Name	Type	Description	Default
`transformer`	`BaseQueryTransformer`	The query transformer component used to expand the user query into sub-queries.	required
`fuse_fn`	`str \| Callable[[list[list[Chunk]]], list[Chunk]]`	Fusion function name ("rrf" or "concat") or a custom callable that accepts list[list[Chunk]] and returns list[Chunk]. Defaults to "rrf".	`'rrf'`

`build(retriever)`

Builds and returns a new Pipeline for query expansion retrieval.

Each call returns an independent Pipeline instance — no caching is performed on this block itself.

The pipeline executes three named steps composed with the | operator: 1. expand_query: step(transformer) → queries 2. retrieve_chunks: step(retriever) → chunk_lists (list of queries dispatches to concurrent batch retrieval internally) 3. fuse_chunks: fuse(self._fusion_fn) → chunks

Steps 1 and 2 use step() (ComponentStep) because BaseRetriever.retrieve() accepts **kwargs.

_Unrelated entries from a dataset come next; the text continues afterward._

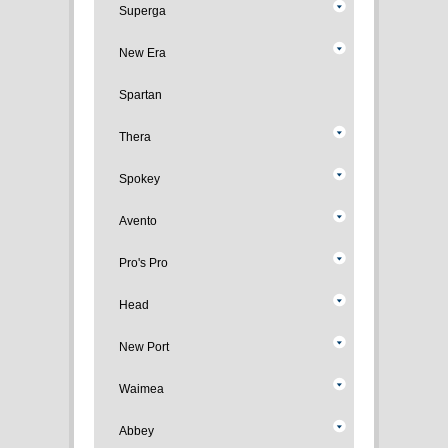
Superga
New Era
Spartan
Thera
Spokey
Avento
Pro's Pro
Head
New Port
Waimea
Abbey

The transformer is also wrapped in step() for consistency. map_reduce is intentionally not used here because cost-visibility threshold is met at the strategy level only in MapReduceRAG.

Parameters:

Name	Type	Description	Default
`retriever`	`BaseRetriever`	The retriever component used to fetch chunks for each sub-query.	required

Returns:

Name	Type	Description
`Pipeline`	`Pipeline`	A new Pipeline with state_type=_QueryExpansionState (a StrategyState subclass that adds the intermediate `chunk_lists` key).

Raises:

Type	Description
`RuntimeError`	If retriever is None.

`fuse(fn, input_state, output_state, name=None)`

Returns a gllm-pipeline transform step wrapping the given fusion function.

This convenience function creates a StateOperatorStep that applies the specified fusion function to chunk lists from the pipeline state.

The fusion function receives a list of chunk lists and returns a single fused list of chunks. Named strategies "rrf" (Reciprocal Rank Fusion) and "concat" (concatenation with deduplication) are built-in.

Examples:

# Using named strategy
fuse_step = fuse(fn="rrf", input_state="chunk_lists", output_state="chunks")

# Using custom callable
fuse_step = fuse(
    fn=lambda chunk_lists: chunk_lists[0],
    input_state="chunk_lists",
    output_state="chunks",
)

Parameters:

Name	Type	Description	Default
`fn`	`str \| Callable[[list[list[Chunk]]], list[Chunk]]`	Fusion function name ("rrf" or "concat") or a custom callable that accepts list[list[Chunk]] and returns list[Chunk].	required
`input_state`	`str`	State key containing the list of chunk lists to fuse.	required
`output_state`	`str`	State key to store the fused result under.	required
`name`	`str \| None`	A unique identifier for this pipeline step. Defaults to None, in which case the name will be auto-generated.	`None`

Returns:

Name	Type	Description
`StateOperatorStep`	`StateOperatorStep`	A pipeline step configured to run the fusion operation.

Raises:

Type	Description
`ValueError`	If fn is an unknown string name.
`TypeError`	If fn is neither a string nor a callable.